Saved data entries:
####################

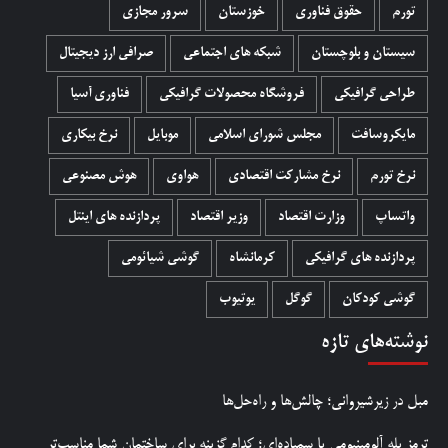
تورم
حقوق فناوری
خوزستان
سرور مجازی
سیستان و بلوچستان
شبکه های اجتماعی
صرافی ارز دیجیتال
طراحی گرافیکی
فروشگاه محصولات گرافيکی
فناوری آسیا
مایکروسافت
مجلس شورای اسلامی
موبایل
نرخ بیکاری
نرخ تورم
نرخ مشارکت اقتصادی
هواوی
هوش مصنوعی
واتساپ
وزارت اقتصاد
وزیر اقتصاد
پردازنده های اینتل
پردازنده های گرافیکی
کرمانشاه
گوشی شیائومی
گوشی کودکان
گوگل
یوتیوب
نوشته‌های تازه
مبل در زیرشیروانی؛ چالش‌ها و راه‌حل‌ها
ترمز پله آلومینیومی یا سمباده‌ای؛ کدام گزینه برای ساختمان شما مناسب‌تر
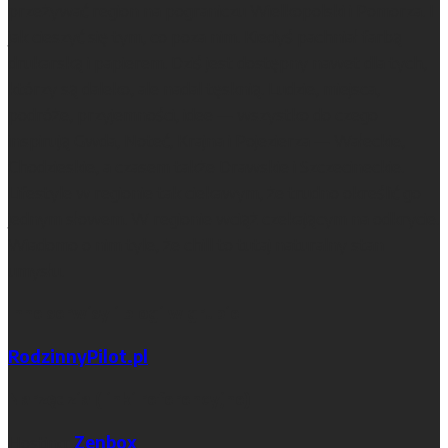
przeżywać region na pograniczu Wielkopolski i Pomorza. I
jak cieszyć się tym, co poza nim. Kiedyś pachniał farbą
drukarską i papierem. Dziś jest dostępny nawet dla tych,
którzy są daleko, ale nadal tęsknią. Ludzie, miejsca,
podróże, przyjemności, idee — wszystko do czego
inspirują Gwda, Noteć, Krajna i Pojezierza — Wałeckie,
Chodzieskie, a czasem także Drawskie i Szczecineckie.
Lifestyle w regionie tak ciekawym, że trudno określić go
jednym słowem. W regionie wciąż czekającym na odkrycie.
Wiadomo o nim tyle, że chill to tutaj naturalny stan
umysłu.
Inne serwisy i blogi w grupie
RodzinnyPilot.pl
Narzędzia (linki referencyjne)
Hosting:
Zenbox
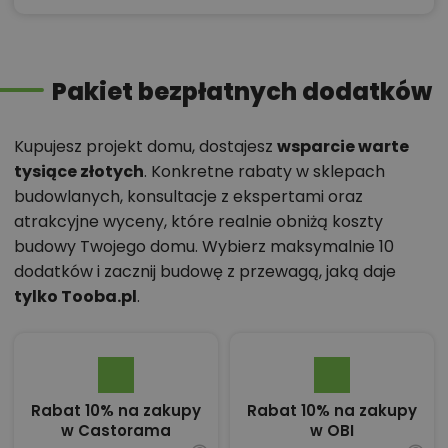
Pakiet bezpłatnych dodatków
Kupujesz projekt domu, dostajesz
wsparcie warte
tysiące złotych
. Konkretne rabaty w sklepach
budowlanych, konsultacje z ekspertami oraz
atrakcyjne wyceny, które realnie obniżą koszty
budowy Twojego domu. Wybierz maksymalnie 10
dodatków i zacznij budowę z przewagą, jaką daje
tylko Tooba.pl
.
Rabat 10% na zakupy
Rabat 10% na zakupy
w Castorama
w OBI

####################

*Exercise aim*.
Return the text lines from all of the entries above, unchanged and in their original order, leaving out the pictures.

*Result of this task*.
تورم
حقوق فناوری
خوزستان
سرور مجازی
سیستان و بلوچستان
شبکه های اجتماعی
صرافی ارز دیجیتال
طراحی گرافیکی
فروشگاه محصولات گرافيکی
فناوری آسیا
مایکروسافت
مجلس شورای اسلامی
موبایل
نرخ بیکاری
نرخ تورم
نرخ مشارکت اقتصادی
هواوی
هوش مصنوعی
واتساپ
وزارت اقتصاد
وزیر اقتصاد
پردازنده های اینتل
پردازنده های گرافیکی
کرمانشاه
گوشی شیائومی
گوشی کودکان
گوگل
یوتیوب
نوشته‌های تازه
مبل در زیرشیروانی؛ چالش‌ها و راه‌حل‌ها
ترمز پله آلومینیومی یا سمباده‌ای؛ کدام گزینه برای ساختمان شما مناسب‌تر
przeżywać region na pograniczu Wielkopolski i Pomorza. I
jak cieszyć się tym, co poza nim. Kiedyś pachniał farbą
drukarską i papierem. Dziś jest dostępny nawet dla tych,
którzy są daleko, ale nadal tęsknią. Ludzie, miejsca,
podróże, przyjemności, idee — wszystko do czego
inspirują Gwda, Noteć, Krajna i Pojezierza — Wałeckie,
Chodzieskie, a czasem także Drawskie i Szczecineckie.
Lifestyle w regionie tak ciekawym, że trudno określić go
jednym słowem. W regionie wciąż czekającym na odkrycie.
Wiadomo o nim tyle, że chill to tutaj naturalny stan
umysłu.
Inne serwisy i blogi w grupie
RodzinnyPilot.pl
Narzędzia (linki referencyjne)
Hosting:
Zenbox
Pakiet bezpłatnych dodatków
Kupujesz projekt domu, dostajesz
wsparcie warte
tysiące złotych
. Konkretne rabaty w sklepach
budowlanych, konsultacje z ekspertami oraz
atrakcyjne wyceny, które realnie obniżą koszty
budowy Twojego domu. Wybierz maksymalnie 10
dodatków i zacznij budowę z przewagą, jaką daje
tylko Tooba.pl
.
Rabat 10% na zakupy
Rabat 10% na zakupy
w Castorama
w OBI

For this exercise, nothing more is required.